► CAR visits Opel’s HQ
► Future EVs, PSA platforms
► Plus its ‘centres for competence’
Cars have been designed, developed and built in Opel’s home city of Rüsselsheim, near Frankfurt, since 1899 – and the recent change of ownership from General Motors to French giant PSA won’t end that. PSA has its own R&D set-up, but has no intention of jettisoning Opel/Vauxhall’s decades of expertise at a time when it can help PSA innovate and evolve into a future mobility provider.
Under General Motors, Rüsselsheim developed new engine ranges, platforms and alternative powertrain options – not to mention 80 per cent of the seats used in current GM models, including the award-winning ‘AGR’ seats used in the latest Insignia and soon to spread to other cars too.
‘The R&D centre is going through intensive change, with less complexity and more efficiency. This is anything but easy, because we are basically questioning everything: all structures, all habits, all processes,’ says Christian Müller, Opel’s VP for engineering. ‘We are keeping the best. We adapt – or we radically change – the rest.’
Opel/Vauxhall is drastically reducing the number of platforms and engines used. Its next generation will be built on just two platforms, both already in use within PSA, because they are hugely flexible. The CMA platform that underpins the Peugeot 208 and Citroën C3, for example, will serve the next Corsa due in 2019. ‘We managed to develop the next generation of cars in record time, and at much lower cost,’ added Müller. Development costs have dropped by between 20 and 50 per cent, depending on the model, due to the platform sharing.
Powertrains – both combustion-based and alternative – are taking up some of Rüsselsheim’s time, too.

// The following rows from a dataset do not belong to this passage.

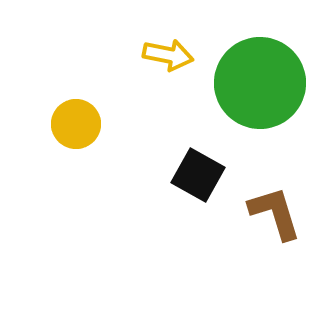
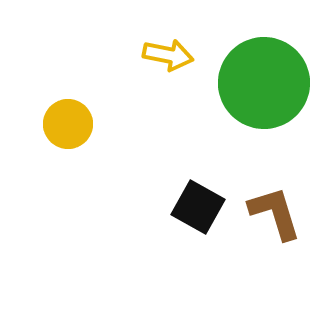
green circle: moved 4 px right
yellow circle: moved 8 px left
black square: moved 32 px down
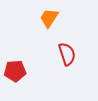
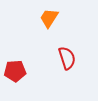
red semicircle: moved 4 px down
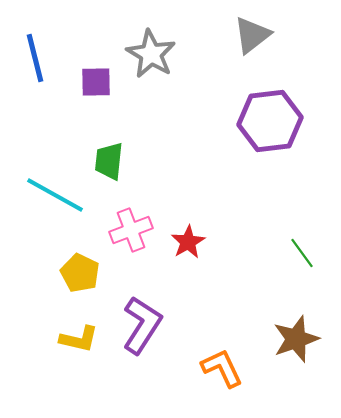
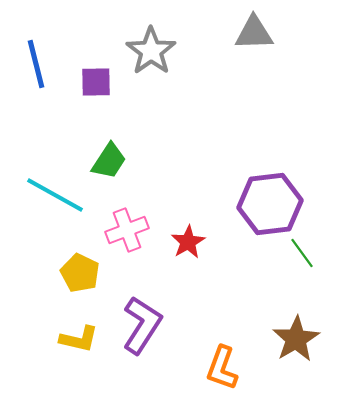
gray triangle: moved 2 px right, 2 px up; rotated 36 degrees clockwise
gray star: moved 3 px up; rotated 6 degrees clockwise
blue line: moved 1 px right, 6 px down
purple hexagon: moved 83 px down
green trapezoid: rotated 153 degrees counterclockwise
pink cross: moved 4 px left
brown star: rotated 12 degrees counterclockwise
orange L-shape: rotated 135 degrees counterclockwise
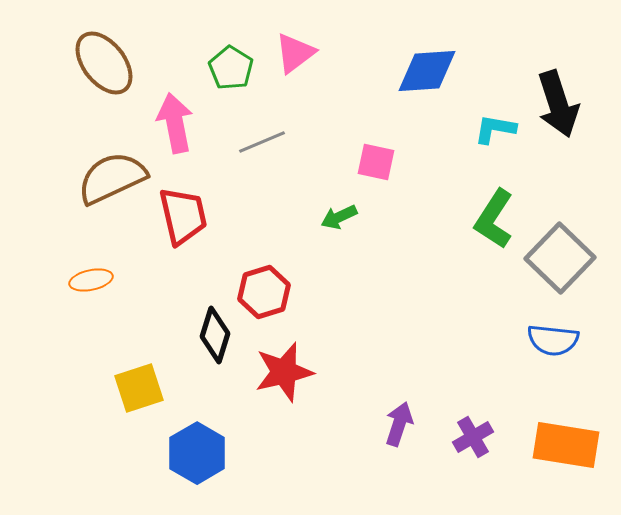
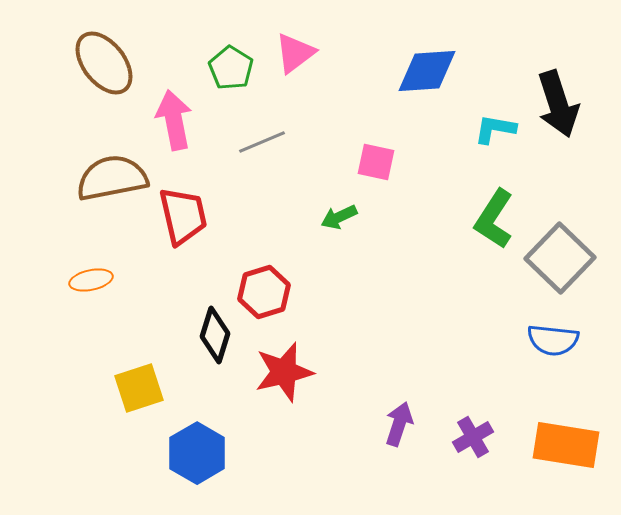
pink arrow: moved 1 px left, 3 px up
brown semicircle: rotated 14 degrees clockwise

The centre has history with GM’s HydroGen development cars and intends to continue to explore hydrogen, giving the PSA family options beyond battery-electric and plug-in hybrid. BEVs and PHEVs are coming in the shape of a Corsa EV in 2020 and a Grandland X PHEV in 2019, and mild hybrid engine tech in the form of an ‘e-DCT’ transmission due in 2022.
That’s not the only key responsibility that Rüsselsheim will be taking on for the entire PSA Group. There are 15 ‘Centres of Competence’, ranging from seating to 3D printing to seatbelts. ‘We are pleased that our highly qualified engineers in Germany will assume essential tasks for the entire company going forward – they will contribute to the success of all five brands within Groupe PSA,’ says Gilles Le Borgne, PSA’s executive VP for quality and engineering.
And contrary to the widespread assumption that future Vauxhalls will be barely distinguishable from Peugeots and Citroëns, Opel’s CEO Michael Lohscheller promises that all future Opels and Vauxhalls will still be engineered to some degree in Rüsselsheim, and insists there won’t be any badge engineering…
What’s Rüsselsheim up to?
It’s developing green alternatives
‘There is not one silver bullet that fills the requirements of all customers. Electrification needs to serve the needs of all customers,’ says electrical systems director Dr Burkhard Milke. Opel is working on EVs (electric Corsa due 2020) and PHEVS (plug-in Grandland X, 2019), and hydrogen too
It’s simplifying to cut costs
Under GM, Opel had 13 cars on nine platforms, 10 different engine families and 12 different transmissions, with a total of 47 engine/gearbox combos. Under PSA, just four engine families and two platforms (CMA and EMP2) will be used. The next-gen Corsa, due in 2019, will use the Peugeot 208 and Citroën C3’s CMA platform – a move that’s saving around 50 per cent of the R&D costs for Opel.
PSA’s new global engine is happening here
After PSA’s success with the PureTech three-cylinder engines (above), OEC is responsible for developing the next generation of four-cylinder petrol engines for the whole PSA Group. The new engine range has to comply with European, US and Chinese emissions regulations and be ready to be mated to a hybrid powertrain for 2022 cars. The stakes are very high.
They’ve not given up on America
One of Rüsselsheim’s traditional specialities involves US market homologation. It would make sense for PSA to tap into this rare combination of bureaucratic and technical expertise as it marshals the troops for a fresh foray into the US market – first with a ride-sharing programme. PSA has a new North American HQ in Atlanta.